Stored data entries:
⟨
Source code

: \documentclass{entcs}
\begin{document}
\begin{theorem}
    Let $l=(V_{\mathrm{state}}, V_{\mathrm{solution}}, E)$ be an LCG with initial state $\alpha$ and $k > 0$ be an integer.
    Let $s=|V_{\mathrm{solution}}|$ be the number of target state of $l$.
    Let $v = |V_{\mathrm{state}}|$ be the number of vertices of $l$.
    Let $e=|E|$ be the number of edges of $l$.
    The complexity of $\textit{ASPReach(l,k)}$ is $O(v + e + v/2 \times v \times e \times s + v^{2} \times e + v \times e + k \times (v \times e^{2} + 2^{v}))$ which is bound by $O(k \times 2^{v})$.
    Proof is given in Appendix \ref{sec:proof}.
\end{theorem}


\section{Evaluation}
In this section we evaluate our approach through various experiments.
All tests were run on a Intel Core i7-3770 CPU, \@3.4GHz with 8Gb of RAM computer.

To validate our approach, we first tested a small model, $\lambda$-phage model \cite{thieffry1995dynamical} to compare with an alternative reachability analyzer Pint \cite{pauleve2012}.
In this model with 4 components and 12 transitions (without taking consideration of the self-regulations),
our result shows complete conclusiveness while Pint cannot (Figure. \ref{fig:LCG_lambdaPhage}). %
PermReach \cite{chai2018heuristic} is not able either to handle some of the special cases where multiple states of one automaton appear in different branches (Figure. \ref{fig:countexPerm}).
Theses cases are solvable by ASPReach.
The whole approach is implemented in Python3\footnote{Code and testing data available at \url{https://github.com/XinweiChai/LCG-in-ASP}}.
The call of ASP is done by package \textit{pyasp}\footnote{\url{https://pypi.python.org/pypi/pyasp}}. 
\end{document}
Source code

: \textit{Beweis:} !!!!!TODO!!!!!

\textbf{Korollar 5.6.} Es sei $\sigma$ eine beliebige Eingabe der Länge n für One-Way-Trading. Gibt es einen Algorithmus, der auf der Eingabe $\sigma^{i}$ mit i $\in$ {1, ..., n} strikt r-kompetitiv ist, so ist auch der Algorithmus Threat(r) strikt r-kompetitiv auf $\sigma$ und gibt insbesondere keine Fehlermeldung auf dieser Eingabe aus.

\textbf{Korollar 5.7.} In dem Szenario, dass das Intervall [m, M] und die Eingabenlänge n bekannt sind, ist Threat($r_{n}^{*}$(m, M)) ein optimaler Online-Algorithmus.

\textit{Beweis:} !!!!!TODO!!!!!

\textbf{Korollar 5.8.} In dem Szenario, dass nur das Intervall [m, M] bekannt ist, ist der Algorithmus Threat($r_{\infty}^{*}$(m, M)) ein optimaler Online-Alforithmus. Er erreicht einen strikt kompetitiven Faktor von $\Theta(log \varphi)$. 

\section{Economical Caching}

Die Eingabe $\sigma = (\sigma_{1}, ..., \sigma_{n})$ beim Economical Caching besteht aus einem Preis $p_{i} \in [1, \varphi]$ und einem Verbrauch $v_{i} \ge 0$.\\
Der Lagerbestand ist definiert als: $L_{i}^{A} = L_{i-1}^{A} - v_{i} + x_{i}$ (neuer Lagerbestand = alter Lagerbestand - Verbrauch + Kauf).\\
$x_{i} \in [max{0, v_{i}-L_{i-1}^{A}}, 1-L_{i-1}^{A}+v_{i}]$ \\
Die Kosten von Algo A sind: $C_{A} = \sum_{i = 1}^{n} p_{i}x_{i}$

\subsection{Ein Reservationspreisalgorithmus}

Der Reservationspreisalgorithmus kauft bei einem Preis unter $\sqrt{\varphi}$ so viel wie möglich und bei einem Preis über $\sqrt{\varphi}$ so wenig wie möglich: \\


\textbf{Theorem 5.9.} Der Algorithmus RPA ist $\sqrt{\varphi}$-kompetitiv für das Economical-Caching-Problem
⟩
WORK INSTRUCTION
Take the records above and return, word for word, only the lines that fall from the line with "state of $l$." to the line with "Let $e=|E|$ be", both of them included.

EXERCISE RESPONSE
    Let $s=|V_{\mathrm{solution}}|$ be the number of target state of $l$.
    Let $v = |V_{\mathrm{state}}|$ be the number of vertices of $l$.
    Let $e=|E|$ be the number of edges of $l$.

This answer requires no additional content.